SyFy’s adaptation of George R. R. Martin’s novella “Nightflyers” continues with episode nine, “Icarus,” as the Nightflyer moves within visual range of the volcryn. Karl learns then that the volcryn ship is actually a fleet of ships, not one large craft, and is suddenly a hundred times more obsessed than he was. He throws protocol out the window and demands that they approach the volcryn despite all possibility of danger, which presented by everyone else on the ship. Roy Eris, on the other hand, sides with Karl so they approach the volcryn fleet with haste.
Rowan’s last moments of calm play out when he buries a few small mementos of his child with Tessia in the garden of the dome. As he exits, he takes up the axe we’ve been waiting for since episode one of the series! Rowan starts popping up all over the ship acting creepy, and while he doesn’t have that axe anymore no one wants him around.
In what I think of as a bit of a leap in the plot, Agatha develops the power to astral project thanks to all of that sweet, sweet teke, allowing her to approach Thale and stop him when he considers suicide because of the pain they are causing one another.

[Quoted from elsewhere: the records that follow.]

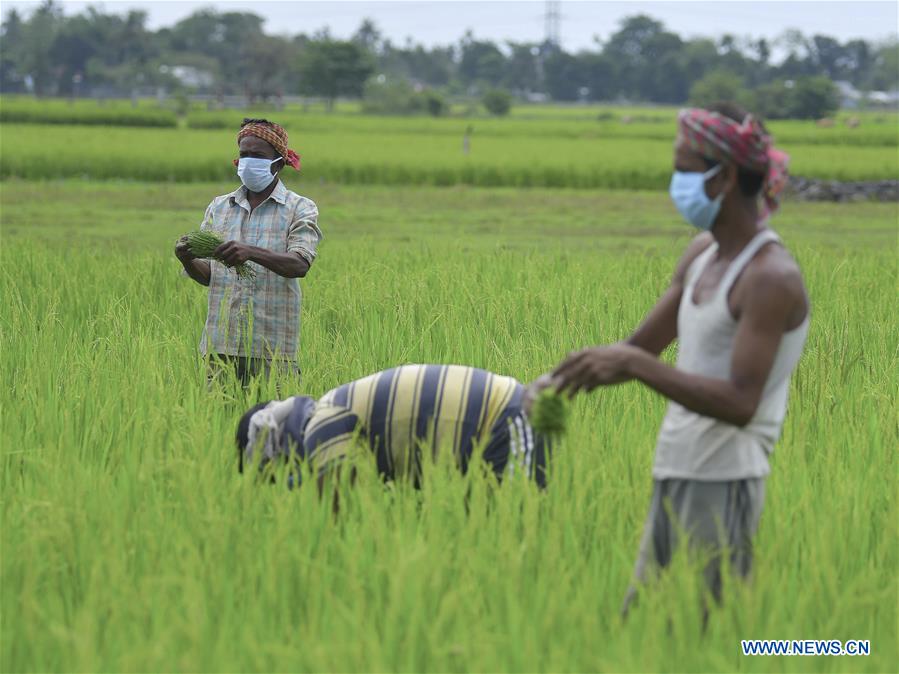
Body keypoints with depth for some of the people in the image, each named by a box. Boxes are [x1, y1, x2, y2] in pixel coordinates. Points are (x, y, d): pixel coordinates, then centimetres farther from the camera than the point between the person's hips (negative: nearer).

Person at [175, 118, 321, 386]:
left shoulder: (299, 209, 3)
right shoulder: (219, 207, 15)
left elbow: (300, 264, -15)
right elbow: (208, 275, 11)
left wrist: (252, 253, -32)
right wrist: (188, 261, -12)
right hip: (221, 344, 3)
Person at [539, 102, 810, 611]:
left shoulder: (771, 278, -16)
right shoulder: (702, 254, 11)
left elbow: (740, 403, -23)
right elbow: (646, 345, 19)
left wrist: (634, 365, -27)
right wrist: (566, 379, 2)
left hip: (724, 484, -9)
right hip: (675, 476, 9)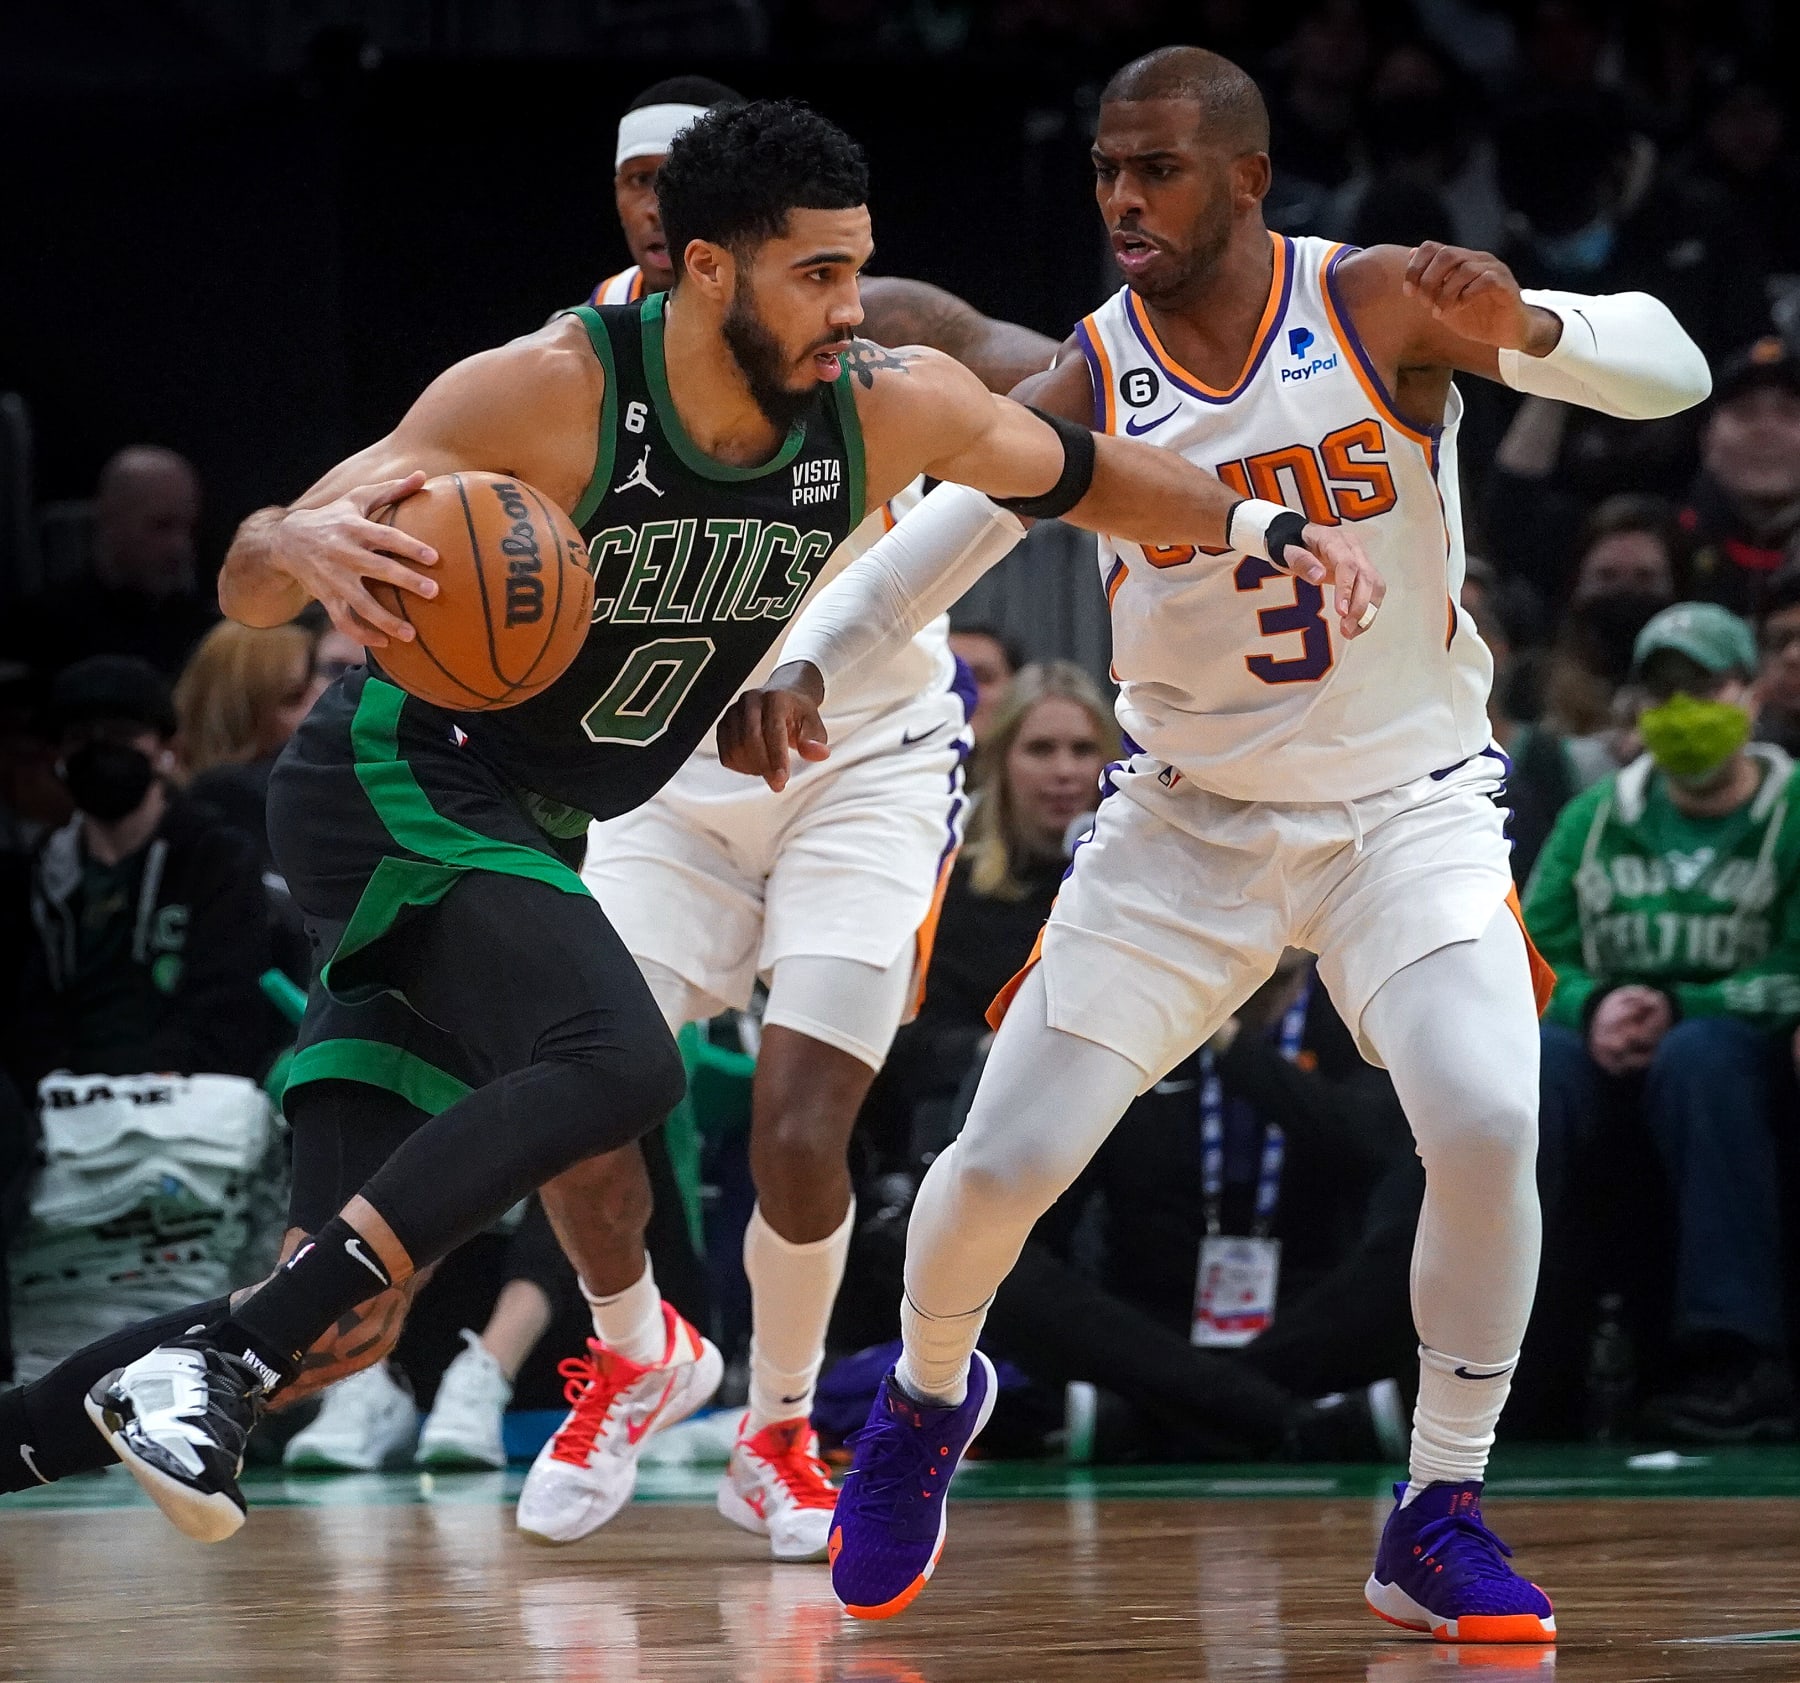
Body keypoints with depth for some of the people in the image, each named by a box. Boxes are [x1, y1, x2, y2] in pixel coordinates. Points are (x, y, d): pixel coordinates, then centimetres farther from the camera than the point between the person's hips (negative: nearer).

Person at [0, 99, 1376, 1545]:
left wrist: (1271, 531, 4)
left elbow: (1075, 472, 16)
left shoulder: (888, 410, -6)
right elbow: (247, 592, -23)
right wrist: (297, 547, -46)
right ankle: (218, 1360, -31)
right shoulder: (552, 394, -22)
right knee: (620, 1064, -33)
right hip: (398, 781, -7)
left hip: (528, 832, 7)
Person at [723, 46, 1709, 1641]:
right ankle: (926, 1400, 30)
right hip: (1186, 821, 2)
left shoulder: (1379, 306, -14)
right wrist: (799, 662, -36)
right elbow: (931, 538, -16)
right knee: (1004, 1161, -5)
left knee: (1488, 1124, -26)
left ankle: (1438, 1520, -8)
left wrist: (1520, 329, -40)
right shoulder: (1089, 384, -9)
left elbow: (1673, 370, -19)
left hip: (1407, 809, -2)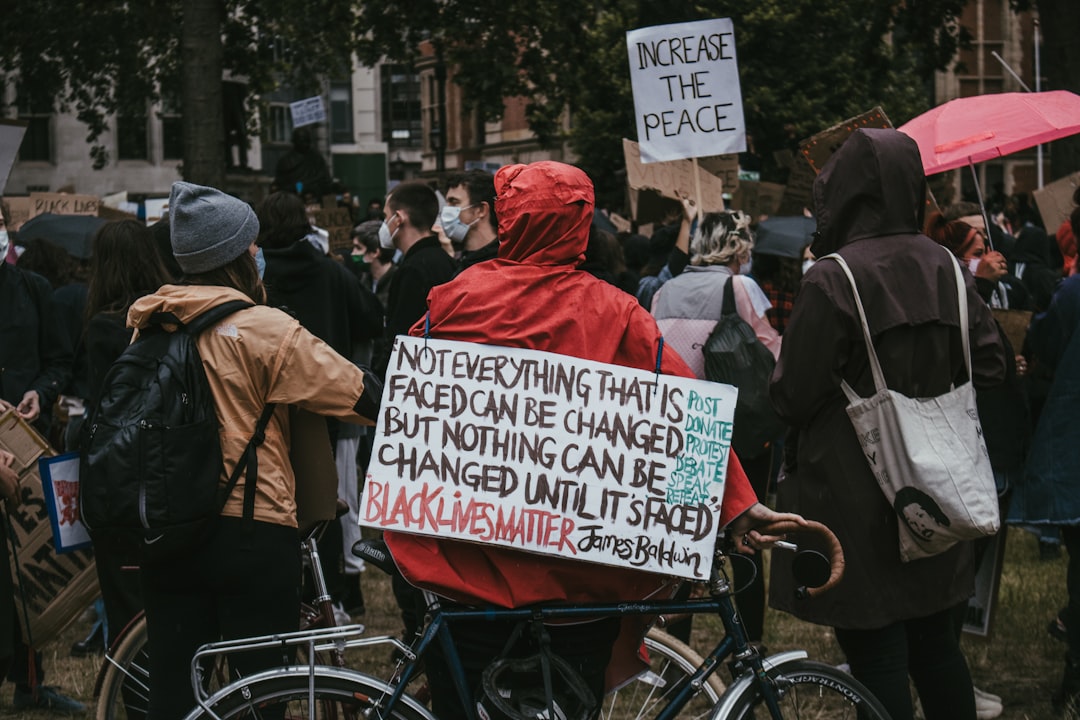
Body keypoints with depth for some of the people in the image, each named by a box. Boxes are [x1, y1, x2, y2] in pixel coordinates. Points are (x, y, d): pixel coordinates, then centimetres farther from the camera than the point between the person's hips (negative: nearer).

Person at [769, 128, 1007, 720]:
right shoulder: (945, 269, 1)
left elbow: (792, 397, -16)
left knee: (877, 657, 0)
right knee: (935, 645, 17)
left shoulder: (832, 279, -18)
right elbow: (989, 366, 7)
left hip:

Thale eventually reaches out to the volcryn and connects with an amorphous living creature of flowing color and substance with a musical voice that exhilarates and overwhelms his physiology at the same time.
After voicing her concerns about their aggressive approach of the volcryn despite carefully laid plans, Mel questions how Roy was able survive the decontamination despite his repeated lies. In the middle of all of the captain isn’t human and we’re approaching an alien race excitement, Cynthia takes over Lommie’s body and demands he stop the ship from reaching the volcryn.
Finally, there’s a big surprise when we learn how the terra-form dome is destroyed. As events come full circle from episode one chaos reigns as Rowan and his axe take after Agatha on the sixth floor while everyone else is focused on the dome. Even though I’m finally getting the space horror I want, I’m disappointed that this is how we got there. The episode ends as Agatha sends a warning into space about the Nightflyer and then dramatically kills herself in a delightfully gruesome way. I’m left wondering if Thale will know about her tangle with Rowan when they meet next. Guys, Icarus’s wings are melting.